Heinrich Harrer, the Austrian climber and traveler who died on Saturday age 93, accomplished two remarkable feats of daring.


In 1938, in one of the greatest mountaineering feats of the time, he was in the first party successfully to climb the notorious North Face – or “Murder Wall” – of the Eiger, in the Swiss Alps. Later, after escaping from a British POW camp in India, he traversed the length of Tibet, reached the “Forbidden City” of Lhasa and became tutor to the young Dalai Lama.


At the outbreak of war in 1939, Harrer was on a German expedition in Kashmir, planning an assault on the unclimbed Nanga Parbat, the world’s ninth highest peak, for 1940. Captured and subsequently interned at the Dehra Dun camp, in the shadow of the Himalayas, he twice escaped and was recaptured. In April 1944 he finally escaped for good, disguised as an Indian workman.


After a brutal, 20-month journey, he made it to Llasa, where natives proved more inquisitive than hostile. Although the war was now over, Harrer resisted attempts to make him return. In 1948 he became a salaried official of the Tibetan government, translating foreign news and acting as court photographer. He became close to the Dalai Lama, then age 14, when he built a cinema to demonstrate the novel sport of skating. Harrer taught him English, science, and geography, a particular favorite of the young man, who was intrigued to find that so few countries exceeded his own kingdom in area. Harrer was forced to leave Tibet when the Chinese invaded, in 1950.
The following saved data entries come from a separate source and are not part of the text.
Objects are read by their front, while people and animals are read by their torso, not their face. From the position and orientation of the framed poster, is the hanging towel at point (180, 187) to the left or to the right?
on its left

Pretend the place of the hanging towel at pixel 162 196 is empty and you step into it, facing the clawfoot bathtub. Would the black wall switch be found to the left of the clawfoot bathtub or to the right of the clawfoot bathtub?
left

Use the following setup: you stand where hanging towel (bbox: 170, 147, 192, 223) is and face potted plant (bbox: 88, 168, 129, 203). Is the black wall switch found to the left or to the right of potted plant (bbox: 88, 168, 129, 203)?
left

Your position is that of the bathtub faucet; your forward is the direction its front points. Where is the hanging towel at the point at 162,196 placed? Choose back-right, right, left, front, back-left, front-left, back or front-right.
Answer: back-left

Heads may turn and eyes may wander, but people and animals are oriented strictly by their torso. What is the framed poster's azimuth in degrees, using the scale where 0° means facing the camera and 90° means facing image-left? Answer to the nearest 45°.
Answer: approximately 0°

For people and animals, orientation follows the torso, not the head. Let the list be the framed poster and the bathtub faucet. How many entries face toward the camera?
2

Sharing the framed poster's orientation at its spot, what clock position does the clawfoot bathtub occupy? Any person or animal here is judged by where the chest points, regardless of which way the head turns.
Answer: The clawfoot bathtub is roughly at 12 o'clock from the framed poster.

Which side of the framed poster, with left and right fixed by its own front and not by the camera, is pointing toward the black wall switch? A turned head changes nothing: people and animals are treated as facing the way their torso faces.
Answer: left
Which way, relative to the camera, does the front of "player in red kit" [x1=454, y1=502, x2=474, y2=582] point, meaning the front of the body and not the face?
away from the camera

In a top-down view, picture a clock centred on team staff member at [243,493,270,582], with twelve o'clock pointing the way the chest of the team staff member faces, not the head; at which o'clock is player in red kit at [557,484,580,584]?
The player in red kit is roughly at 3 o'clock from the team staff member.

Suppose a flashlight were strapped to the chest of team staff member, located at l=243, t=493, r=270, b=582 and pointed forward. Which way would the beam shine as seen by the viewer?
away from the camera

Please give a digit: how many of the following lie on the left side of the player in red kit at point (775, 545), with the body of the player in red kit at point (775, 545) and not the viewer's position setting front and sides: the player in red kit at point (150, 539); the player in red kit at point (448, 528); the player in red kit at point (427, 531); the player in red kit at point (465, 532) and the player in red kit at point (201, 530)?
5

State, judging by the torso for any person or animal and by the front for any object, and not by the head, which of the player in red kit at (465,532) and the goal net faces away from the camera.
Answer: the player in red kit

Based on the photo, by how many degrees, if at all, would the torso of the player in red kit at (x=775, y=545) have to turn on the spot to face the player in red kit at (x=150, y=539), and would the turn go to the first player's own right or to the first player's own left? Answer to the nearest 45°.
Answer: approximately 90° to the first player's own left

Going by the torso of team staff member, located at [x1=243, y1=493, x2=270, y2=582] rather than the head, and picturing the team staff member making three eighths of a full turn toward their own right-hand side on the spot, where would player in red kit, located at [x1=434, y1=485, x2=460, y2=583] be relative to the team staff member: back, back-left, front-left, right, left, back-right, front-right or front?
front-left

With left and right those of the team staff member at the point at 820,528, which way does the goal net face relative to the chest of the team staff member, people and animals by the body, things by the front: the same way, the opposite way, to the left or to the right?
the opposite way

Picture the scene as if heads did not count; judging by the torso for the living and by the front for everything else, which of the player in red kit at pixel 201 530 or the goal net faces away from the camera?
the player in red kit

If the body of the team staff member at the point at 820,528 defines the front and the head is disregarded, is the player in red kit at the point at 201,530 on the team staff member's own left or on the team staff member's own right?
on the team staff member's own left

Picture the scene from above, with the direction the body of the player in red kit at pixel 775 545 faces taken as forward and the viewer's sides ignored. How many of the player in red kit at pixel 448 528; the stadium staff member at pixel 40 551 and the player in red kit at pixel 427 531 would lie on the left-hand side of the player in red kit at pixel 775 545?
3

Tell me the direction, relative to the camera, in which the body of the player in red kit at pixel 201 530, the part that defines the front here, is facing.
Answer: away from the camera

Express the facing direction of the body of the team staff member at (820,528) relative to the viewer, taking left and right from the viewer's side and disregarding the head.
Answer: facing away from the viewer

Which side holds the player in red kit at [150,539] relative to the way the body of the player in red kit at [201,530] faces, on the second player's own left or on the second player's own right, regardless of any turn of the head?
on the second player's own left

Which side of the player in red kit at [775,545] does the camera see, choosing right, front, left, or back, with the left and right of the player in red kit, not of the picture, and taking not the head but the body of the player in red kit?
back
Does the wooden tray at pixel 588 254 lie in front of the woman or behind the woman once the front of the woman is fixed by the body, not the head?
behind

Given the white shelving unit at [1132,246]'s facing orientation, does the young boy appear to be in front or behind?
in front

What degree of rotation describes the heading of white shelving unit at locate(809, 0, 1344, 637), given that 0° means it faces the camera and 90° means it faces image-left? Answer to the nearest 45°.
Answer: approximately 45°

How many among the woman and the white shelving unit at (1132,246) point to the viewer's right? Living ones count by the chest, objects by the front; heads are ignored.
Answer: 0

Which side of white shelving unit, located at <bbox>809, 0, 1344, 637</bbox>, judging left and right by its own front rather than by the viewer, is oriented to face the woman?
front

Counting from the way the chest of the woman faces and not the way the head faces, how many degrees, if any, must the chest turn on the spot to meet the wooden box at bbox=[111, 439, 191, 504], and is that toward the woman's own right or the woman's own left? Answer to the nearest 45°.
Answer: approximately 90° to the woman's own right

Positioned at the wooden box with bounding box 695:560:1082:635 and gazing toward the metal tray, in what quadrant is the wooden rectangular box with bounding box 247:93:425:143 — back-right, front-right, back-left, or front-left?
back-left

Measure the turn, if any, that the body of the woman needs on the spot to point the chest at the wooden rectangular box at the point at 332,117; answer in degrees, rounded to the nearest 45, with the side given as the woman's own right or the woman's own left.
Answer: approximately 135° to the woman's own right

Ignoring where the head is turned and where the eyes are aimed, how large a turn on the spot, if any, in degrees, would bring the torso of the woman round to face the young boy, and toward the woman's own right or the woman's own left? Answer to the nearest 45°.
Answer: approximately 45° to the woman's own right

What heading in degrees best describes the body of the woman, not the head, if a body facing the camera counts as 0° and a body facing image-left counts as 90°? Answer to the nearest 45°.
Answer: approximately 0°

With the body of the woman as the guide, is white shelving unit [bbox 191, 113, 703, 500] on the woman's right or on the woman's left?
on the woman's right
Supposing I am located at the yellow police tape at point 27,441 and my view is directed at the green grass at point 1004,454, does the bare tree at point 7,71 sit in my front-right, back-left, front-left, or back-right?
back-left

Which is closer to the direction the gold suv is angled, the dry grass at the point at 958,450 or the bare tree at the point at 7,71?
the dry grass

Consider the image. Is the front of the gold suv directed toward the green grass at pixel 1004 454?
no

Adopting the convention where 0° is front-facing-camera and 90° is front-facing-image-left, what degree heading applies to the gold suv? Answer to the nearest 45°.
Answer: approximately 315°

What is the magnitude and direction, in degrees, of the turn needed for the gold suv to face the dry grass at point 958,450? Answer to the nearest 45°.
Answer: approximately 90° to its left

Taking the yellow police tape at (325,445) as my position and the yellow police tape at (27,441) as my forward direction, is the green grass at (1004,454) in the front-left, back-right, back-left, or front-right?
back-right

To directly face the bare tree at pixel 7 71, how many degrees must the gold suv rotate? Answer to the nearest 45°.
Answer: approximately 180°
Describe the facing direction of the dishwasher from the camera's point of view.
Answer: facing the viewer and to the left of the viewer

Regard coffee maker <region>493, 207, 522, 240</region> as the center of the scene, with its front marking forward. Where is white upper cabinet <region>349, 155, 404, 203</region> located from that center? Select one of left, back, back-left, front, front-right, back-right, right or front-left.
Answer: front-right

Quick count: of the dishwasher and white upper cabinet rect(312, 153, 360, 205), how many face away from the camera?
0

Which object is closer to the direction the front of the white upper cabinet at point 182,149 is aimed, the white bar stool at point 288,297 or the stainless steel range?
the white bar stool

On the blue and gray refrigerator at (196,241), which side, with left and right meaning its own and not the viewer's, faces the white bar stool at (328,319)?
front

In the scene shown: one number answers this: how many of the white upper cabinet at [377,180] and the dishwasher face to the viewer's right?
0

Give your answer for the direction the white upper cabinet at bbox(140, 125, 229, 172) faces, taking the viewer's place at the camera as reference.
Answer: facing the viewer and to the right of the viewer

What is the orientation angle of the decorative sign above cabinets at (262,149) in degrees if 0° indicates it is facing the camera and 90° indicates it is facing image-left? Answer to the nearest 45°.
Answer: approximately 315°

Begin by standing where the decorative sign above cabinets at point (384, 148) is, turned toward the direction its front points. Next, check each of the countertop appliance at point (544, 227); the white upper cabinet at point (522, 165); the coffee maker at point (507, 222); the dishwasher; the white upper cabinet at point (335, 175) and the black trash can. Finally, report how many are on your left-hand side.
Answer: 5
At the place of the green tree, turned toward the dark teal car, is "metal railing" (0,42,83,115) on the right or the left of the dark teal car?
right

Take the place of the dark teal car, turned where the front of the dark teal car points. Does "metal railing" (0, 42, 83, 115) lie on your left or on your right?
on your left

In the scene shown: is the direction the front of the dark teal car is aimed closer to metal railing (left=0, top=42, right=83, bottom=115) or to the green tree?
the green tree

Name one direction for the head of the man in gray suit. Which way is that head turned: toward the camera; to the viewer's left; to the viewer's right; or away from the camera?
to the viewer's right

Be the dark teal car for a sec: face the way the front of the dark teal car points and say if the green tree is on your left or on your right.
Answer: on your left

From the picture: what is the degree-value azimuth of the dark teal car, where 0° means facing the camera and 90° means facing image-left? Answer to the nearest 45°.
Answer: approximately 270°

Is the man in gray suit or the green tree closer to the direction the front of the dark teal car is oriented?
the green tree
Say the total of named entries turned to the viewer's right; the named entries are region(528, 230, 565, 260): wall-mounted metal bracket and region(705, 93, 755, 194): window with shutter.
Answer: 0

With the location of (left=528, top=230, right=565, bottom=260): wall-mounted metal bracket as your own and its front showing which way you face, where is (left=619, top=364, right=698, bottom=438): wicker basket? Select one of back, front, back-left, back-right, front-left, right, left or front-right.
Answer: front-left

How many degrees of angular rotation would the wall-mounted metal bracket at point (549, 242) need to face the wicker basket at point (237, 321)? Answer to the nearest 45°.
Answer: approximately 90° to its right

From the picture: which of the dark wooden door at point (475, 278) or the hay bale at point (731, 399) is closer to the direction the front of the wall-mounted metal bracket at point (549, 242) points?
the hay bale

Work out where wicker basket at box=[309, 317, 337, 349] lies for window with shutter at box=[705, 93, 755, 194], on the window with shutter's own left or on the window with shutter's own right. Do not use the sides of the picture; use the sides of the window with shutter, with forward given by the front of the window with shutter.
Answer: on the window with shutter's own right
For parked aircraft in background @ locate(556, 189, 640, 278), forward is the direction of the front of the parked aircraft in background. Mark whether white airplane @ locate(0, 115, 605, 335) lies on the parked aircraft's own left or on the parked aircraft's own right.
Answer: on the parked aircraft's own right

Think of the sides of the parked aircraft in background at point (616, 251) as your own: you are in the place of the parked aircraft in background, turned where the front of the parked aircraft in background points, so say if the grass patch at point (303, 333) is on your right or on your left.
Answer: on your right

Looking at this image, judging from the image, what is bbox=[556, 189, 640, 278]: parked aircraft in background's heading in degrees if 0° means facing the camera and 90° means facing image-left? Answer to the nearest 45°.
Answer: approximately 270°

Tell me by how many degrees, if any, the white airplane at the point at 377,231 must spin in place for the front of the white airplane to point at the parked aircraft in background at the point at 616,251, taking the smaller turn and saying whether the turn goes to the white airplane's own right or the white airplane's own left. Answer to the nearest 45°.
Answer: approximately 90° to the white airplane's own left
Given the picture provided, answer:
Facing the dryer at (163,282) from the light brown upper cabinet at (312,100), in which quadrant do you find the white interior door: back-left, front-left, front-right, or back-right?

Harrer wrote a record of his adventures, “Seven Years in Tibet,” which was published in Britain in 1953. An immediate popular success, it has since been translated into 53 languages, and bears sympathetic witness to a devastated culture. A $70-million Hollywood film adaptation of the book, under the same title, brought Harrer’s exploits in Tibet before a worldwide cinema audience in 1997, with Brad Pitt starring as the young Harrer – “so handsome, such a sex symbol, not at all like me.” Other of Harrer’s exploits were also brought to light by the film, though unexpectedly.


As a result of the interest the project excited during the production stage, an investigation undertaken by an Austrian radio presenter, Gerald Lehner, in the German Federal Archives in Berlin and then published in Stern magazine, revealed Harrer to have had a Nazi past. It emerged that less than a month after the Anschluss in 1938, he had joined the SS.


He did not attempt to deny this. When asked for an explanation, he said, “Well, I was young. I was, I admit it, extremely ambitious, and I was asked if I would become the teacher of the SS at skiing. I have to say I jumped at the chance. I also have to say that if the Communist party had invited me, I would have joined. And if the very Devil had invited me, I would have gone with the devil.”


While some were outraged, Simon Wiesenthal, always careful to distinguish between war criminals and Nazis, did not consider Harrer to have been guilty of wrongdoing.


Harrer remained a staunch friend of the Dalai Lama; they shared the same birthday, and in 2002 the Dalai Lama attended his old tutor’s 90th birthday party in Austria,


Harrer wrote, lectured and made films about his travels, and he continued to climb in the Himalayas, the Andes, and New Guinea. With King Leopold of the Belgians, he went on expeditions to Surinam and North Borneo. He was also a keen golfer, winning Austrian national championships in 1958 and 1970.